As we enter the electoral season and the political anxieties that come with it, WPA takes this opportunity to categorically state that it is vehemently opposed to electoral malpractice as a route to power. This is a fundamental principle of our party that is non-negotiable—WPA will not be part of any overt or covert plan or action to rig elections. To do so, would be a dishonour to the legacy of Walter Rodney and the other stalwarts of our party who gave their lives and sacrifices for free and fair elections that are free from fear. Towards this end our party is vigorously opposed to those in the opposition and other circles who are spreading false alarms about intentions to rig elections. WPA sees or knows of no plans in that regard.
WPA is conscious of the feeling in many quarters, including among government supporters, that the current government has not satisfactorily discharged its promises. As a partner, we take our fair share of responsibility for such acts of omission. In the coming months, WPA will present to the public its assessment of the government’s tenure. For now, we wish to state that given the challenges it has faced, the government has performed creditably. There is much to be applauded even as we acknowledge that mistakes were made, some of which could have been avoided.
Finally, as we approach “First Oil,” WPA is clear about its priorities in that regard. Whatever economic benefits come our way must be invested directly and indirectly in lifting the material circumstances of the citizens, especially the working poor. It is with this in mind that our party has proposed cash transfers to households as one direct way of ensuring this outcome.
We also believe that direct and indirect investment in education from nursery to university must be a priority. Elimination of fees at university is a good start, but the university itself should be targeted for a complete overhaul to bring it in line with similar institutions in the region and beyond.
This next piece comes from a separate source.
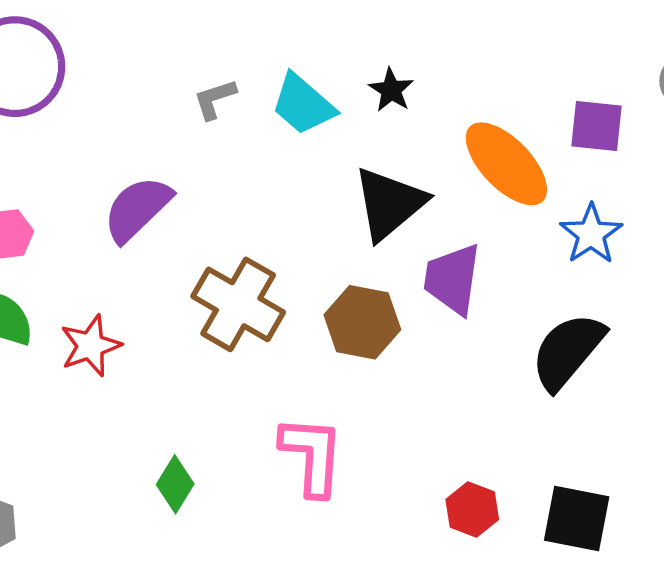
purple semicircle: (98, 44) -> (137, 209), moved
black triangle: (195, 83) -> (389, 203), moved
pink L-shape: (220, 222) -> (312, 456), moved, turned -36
Equal priority should be given to the lower levels including upgrading remuneration for teachers along with improvement of skills. School buildings should be modernized and equipped with modern facilities. WPA is adamant that this is the most effective path to economic liberation.
Finally, WPA challenges the youth to step forward and claim their rightful place in the struggle for change. Young people must demand the mantle of leadership—not beg for it. Walter Rodney and most of his comrades in the 1970s would be deemed youths by today’s standards. Yet they were leading a defining movement for change. WPA stands ready to support any youth movement aimed at social and political transformation.